Southeast Asia - Indonesia.

Habitats

Edible Uses

Edible Parts: Fruit Leaves Seed Edible Uses: Drink Fruit. The very juicy, very fibrous, copious white pulp has a strong flavour that some find agreeable and others offensive[894 ]. Kemang fruit is eaten fresh when ripe, or used for home-made juice. It is used unripe to make 'rujak', a dish of sliced green fruit covered with a spicy sauce. A drink make from the juice with sugar, ice and a pinch of coffee powder is highly esteemed[894 ]. The yellowish-brown fruit is pear-shaped, containing a single, large seed[894 ]. Young leaves - raw or cooked.
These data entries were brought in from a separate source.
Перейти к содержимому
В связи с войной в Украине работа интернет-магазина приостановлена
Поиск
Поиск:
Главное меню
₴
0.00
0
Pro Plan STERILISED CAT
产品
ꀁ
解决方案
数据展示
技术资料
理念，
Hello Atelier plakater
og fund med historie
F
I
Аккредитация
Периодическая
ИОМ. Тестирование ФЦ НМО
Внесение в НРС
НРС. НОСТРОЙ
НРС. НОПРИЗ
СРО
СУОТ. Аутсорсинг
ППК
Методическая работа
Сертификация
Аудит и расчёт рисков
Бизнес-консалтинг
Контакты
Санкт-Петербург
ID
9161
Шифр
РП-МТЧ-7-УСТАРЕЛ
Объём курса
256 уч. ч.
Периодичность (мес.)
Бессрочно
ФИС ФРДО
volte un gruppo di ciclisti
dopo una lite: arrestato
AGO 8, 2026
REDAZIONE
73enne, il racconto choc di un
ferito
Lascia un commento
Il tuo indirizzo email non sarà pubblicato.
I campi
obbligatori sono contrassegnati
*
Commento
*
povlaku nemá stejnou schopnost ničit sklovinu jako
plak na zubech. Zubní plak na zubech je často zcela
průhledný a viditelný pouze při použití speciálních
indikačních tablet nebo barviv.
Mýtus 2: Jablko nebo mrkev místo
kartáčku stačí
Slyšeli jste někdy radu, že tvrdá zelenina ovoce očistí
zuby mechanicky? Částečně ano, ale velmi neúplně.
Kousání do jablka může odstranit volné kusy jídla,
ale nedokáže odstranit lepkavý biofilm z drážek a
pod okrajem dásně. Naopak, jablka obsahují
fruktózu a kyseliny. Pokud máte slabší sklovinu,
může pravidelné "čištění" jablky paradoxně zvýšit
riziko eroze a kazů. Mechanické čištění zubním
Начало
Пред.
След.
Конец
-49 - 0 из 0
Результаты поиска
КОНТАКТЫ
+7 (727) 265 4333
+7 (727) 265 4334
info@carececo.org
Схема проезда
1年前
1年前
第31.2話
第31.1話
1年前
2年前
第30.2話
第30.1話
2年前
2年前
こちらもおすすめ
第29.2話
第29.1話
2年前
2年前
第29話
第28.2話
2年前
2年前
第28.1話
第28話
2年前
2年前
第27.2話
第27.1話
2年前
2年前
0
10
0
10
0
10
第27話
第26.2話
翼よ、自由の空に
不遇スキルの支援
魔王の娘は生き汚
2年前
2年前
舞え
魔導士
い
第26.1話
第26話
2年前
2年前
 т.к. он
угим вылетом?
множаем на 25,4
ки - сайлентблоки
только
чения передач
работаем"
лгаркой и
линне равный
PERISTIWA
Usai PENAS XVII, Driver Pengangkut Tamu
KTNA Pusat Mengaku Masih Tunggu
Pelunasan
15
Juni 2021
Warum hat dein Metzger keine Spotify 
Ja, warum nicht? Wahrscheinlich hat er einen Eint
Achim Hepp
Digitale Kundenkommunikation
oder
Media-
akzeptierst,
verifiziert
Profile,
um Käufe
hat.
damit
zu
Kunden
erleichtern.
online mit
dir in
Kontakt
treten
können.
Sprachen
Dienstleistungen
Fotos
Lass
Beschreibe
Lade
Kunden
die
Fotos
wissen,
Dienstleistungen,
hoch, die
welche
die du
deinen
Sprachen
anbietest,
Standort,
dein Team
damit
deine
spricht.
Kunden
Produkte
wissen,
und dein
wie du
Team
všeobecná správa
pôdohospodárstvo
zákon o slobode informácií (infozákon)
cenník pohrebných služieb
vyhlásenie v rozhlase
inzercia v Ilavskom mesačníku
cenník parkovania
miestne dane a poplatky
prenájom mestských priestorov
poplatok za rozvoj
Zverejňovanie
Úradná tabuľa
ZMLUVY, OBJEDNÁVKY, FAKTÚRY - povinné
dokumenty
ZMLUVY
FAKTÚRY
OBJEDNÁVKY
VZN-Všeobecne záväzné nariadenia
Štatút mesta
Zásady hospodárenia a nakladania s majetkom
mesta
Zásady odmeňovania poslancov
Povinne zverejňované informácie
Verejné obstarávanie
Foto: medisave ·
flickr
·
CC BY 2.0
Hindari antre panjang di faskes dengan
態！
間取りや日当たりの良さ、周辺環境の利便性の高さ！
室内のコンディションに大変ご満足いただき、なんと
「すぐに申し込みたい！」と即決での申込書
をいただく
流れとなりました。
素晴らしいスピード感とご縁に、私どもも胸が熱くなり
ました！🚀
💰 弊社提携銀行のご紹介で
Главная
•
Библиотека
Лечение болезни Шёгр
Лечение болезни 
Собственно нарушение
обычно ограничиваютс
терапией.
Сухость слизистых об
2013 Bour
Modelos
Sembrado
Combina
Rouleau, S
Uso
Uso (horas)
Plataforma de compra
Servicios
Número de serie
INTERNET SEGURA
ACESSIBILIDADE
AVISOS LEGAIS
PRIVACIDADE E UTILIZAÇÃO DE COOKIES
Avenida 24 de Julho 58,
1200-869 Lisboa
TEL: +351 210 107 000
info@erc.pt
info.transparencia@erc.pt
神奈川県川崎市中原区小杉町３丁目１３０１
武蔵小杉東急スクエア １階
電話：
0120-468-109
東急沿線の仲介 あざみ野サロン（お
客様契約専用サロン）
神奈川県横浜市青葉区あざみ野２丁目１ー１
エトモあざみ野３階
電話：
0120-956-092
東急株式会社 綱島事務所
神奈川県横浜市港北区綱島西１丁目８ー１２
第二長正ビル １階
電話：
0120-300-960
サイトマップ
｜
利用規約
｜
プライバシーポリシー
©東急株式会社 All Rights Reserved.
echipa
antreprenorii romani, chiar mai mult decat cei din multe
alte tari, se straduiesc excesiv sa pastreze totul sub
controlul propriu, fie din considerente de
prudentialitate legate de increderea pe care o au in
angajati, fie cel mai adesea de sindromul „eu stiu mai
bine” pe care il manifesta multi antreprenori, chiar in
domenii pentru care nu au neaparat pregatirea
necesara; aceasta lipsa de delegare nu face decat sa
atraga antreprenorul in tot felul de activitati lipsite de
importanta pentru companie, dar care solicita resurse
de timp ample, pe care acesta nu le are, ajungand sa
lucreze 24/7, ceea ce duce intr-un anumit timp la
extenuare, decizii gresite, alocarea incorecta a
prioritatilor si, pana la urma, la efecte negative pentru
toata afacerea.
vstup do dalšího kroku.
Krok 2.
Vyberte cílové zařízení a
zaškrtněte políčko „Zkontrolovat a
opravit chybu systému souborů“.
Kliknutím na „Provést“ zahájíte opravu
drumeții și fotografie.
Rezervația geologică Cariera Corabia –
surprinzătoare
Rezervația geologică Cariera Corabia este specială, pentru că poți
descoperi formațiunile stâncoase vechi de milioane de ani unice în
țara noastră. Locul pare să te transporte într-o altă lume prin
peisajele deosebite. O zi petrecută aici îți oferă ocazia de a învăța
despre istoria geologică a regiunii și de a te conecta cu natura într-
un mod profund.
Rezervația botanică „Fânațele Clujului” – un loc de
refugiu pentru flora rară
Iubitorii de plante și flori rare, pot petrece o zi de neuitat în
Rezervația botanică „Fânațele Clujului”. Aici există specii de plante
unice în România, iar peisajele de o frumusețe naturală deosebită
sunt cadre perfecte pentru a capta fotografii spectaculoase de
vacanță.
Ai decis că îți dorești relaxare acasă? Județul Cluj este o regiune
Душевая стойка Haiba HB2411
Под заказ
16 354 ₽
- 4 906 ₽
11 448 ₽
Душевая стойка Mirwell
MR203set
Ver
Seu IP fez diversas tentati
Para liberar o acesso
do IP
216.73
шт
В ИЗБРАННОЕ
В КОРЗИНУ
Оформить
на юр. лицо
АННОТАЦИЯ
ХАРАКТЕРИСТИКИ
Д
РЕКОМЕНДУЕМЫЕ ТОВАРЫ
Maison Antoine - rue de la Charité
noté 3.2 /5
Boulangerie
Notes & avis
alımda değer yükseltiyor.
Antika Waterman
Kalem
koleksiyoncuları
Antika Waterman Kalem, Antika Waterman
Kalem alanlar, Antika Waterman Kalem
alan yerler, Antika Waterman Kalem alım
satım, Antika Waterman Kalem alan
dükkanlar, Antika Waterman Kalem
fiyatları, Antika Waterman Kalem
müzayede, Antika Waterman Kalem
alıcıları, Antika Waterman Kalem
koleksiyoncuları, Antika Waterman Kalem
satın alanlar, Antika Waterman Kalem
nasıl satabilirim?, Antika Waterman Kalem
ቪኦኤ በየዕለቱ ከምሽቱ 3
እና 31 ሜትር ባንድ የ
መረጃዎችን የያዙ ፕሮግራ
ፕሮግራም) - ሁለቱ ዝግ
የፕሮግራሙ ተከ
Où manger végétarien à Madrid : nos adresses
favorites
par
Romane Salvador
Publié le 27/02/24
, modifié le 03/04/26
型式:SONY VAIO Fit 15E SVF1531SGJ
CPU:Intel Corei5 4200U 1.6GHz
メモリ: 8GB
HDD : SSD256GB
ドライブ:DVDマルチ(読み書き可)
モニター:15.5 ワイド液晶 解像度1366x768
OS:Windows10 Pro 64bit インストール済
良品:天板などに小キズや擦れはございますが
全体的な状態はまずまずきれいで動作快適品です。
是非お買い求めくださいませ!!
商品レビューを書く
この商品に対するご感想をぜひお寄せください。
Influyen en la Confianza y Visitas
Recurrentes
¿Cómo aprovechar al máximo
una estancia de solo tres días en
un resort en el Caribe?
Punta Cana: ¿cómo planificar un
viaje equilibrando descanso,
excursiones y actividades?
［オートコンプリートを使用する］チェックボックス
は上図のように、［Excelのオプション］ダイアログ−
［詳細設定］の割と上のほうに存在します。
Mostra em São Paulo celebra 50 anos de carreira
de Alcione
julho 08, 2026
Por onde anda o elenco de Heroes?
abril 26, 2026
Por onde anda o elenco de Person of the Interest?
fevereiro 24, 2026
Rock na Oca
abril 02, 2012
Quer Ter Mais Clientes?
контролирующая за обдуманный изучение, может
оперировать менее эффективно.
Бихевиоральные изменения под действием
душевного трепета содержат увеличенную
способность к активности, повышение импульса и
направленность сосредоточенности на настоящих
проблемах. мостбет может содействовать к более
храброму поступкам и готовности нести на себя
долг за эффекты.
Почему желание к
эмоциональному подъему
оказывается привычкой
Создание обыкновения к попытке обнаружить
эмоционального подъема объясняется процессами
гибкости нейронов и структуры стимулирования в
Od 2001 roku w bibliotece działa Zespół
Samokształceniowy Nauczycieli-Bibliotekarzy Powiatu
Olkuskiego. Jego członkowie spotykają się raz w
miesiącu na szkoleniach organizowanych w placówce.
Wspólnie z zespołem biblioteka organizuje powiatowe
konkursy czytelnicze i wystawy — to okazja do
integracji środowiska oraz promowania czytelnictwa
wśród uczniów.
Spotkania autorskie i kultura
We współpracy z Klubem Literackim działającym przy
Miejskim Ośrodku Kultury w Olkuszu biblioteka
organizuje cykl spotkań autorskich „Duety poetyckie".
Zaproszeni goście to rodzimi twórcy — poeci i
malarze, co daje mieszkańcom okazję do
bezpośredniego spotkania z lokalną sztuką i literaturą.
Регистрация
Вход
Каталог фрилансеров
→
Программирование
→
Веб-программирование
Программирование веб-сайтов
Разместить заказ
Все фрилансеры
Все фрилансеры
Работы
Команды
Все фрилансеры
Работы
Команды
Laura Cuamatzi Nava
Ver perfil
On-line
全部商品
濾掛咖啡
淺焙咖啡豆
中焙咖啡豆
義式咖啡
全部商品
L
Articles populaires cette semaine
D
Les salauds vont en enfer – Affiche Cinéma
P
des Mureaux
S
They are commonly eaten in 'lalab', a dish of fresh leafy vegetables to accompany rice[303 , 894 ]. Occasionally a dish is made from fresh, grated seeds, with fermented soya beans and spices[303 ]. The grated seed has been used to prepare the sambal kemang, with the addition of chili and salt[894 ].

Medicinal Uses

None known

Known Hazards

Unlike the related Mangifera caesia, the sap of this species does not cause skin irritations or blisters[894 ].